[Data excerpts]
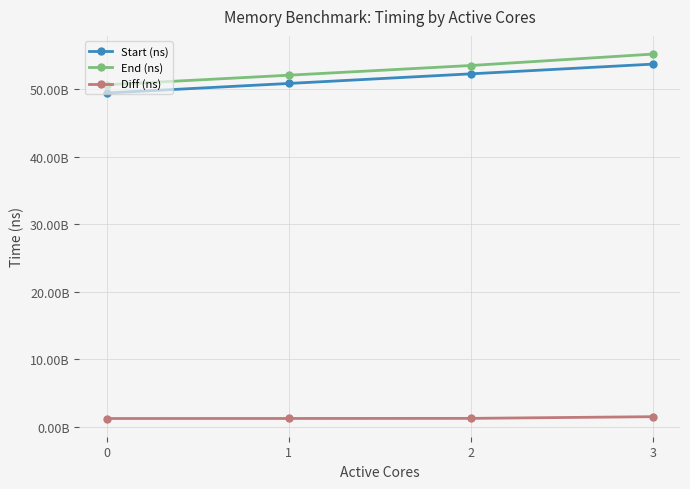

What are all the series names shown in the legend?

Start (ns), End (ns), Diff (ns)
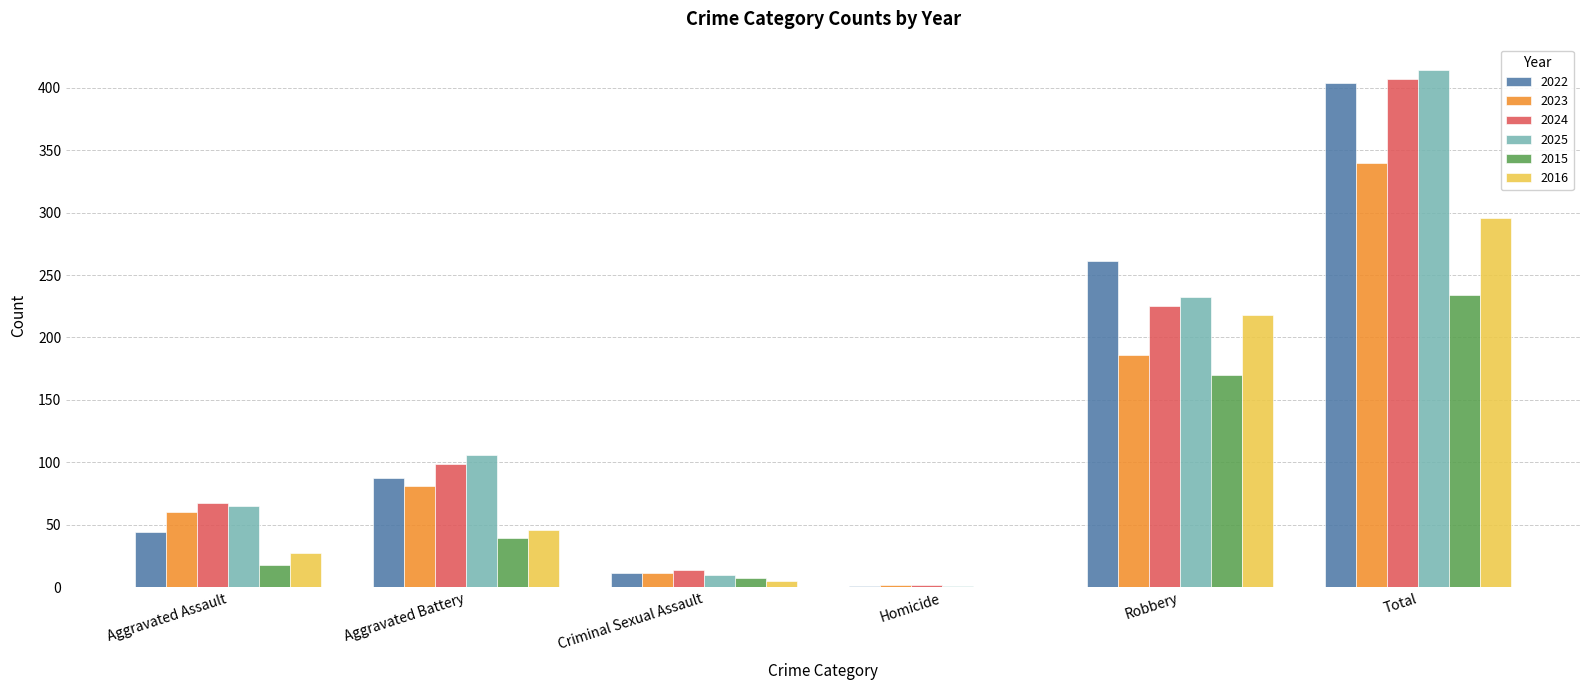

True or false: 2024 has a value of 347 at Robbery.

False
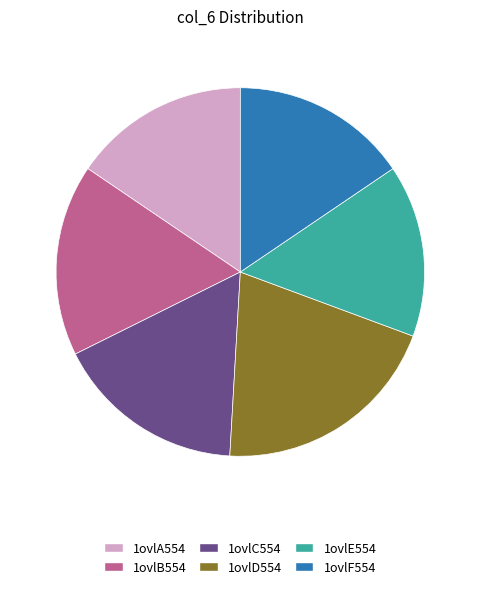

Is the sum of 1ovlF554 and 1ovlE554 greater than half?

No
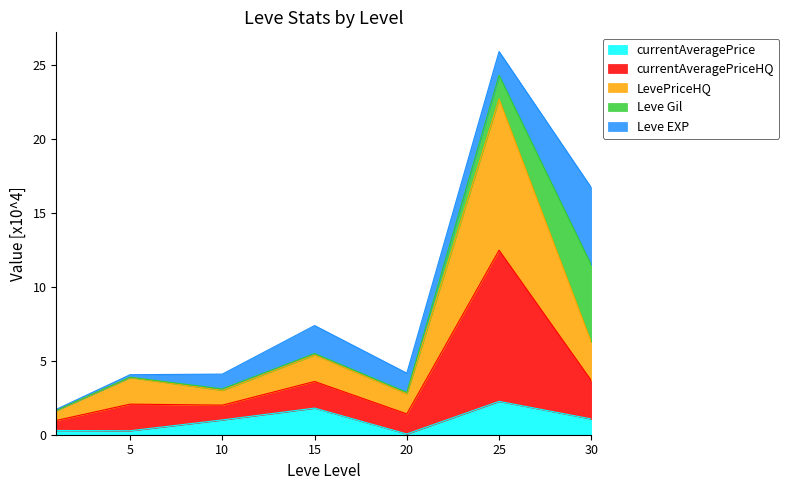

What is the difference between the maximum and second lowest values in the currentAveragePrice series?

2.0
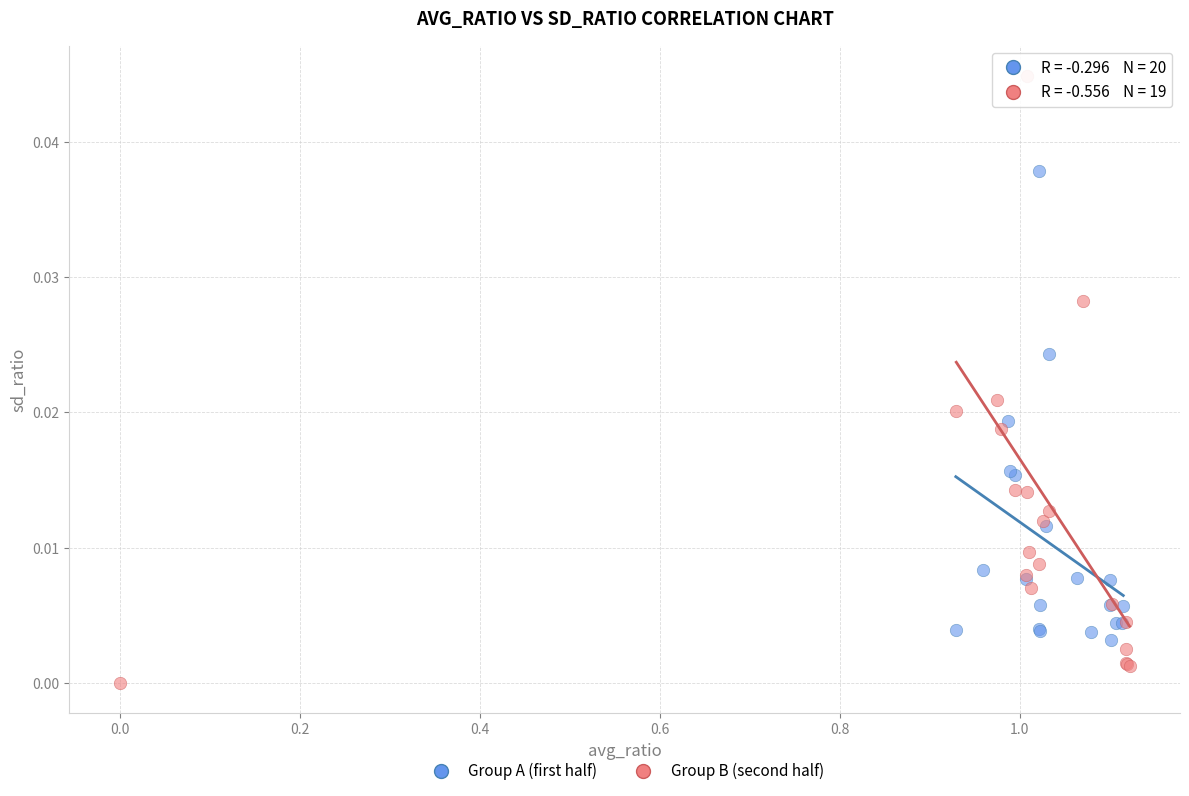

Which series has the largest Y range (max minus min)?

Group B (second half)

To-do item
Rewrite the records above as a Markdown table with the columns Row and Line, numbering each line in order. Skip blank lines and leave the pictures out.

Exercise output
| Row | Line |
|---|---|
| 1 | What are all the series names shown in the legend? |
| 2 | Start (ns), End (ns), Diff (ns) |
| 3 | True or false: 2024 has a value of 347 at Robbery. |
| 4 | False |
| 5 | Is the sum of 1ovlF554 and 1ovlE554 greater than half? |
| 6 | No |
| 7 | What is the difference between the maximum and second lowest values in the currentAveragePrice series? |
| 8 | 2.0 |
| 9 | Which series has the largest Y range (max minus min)? |
| 10 | Group B (second half) |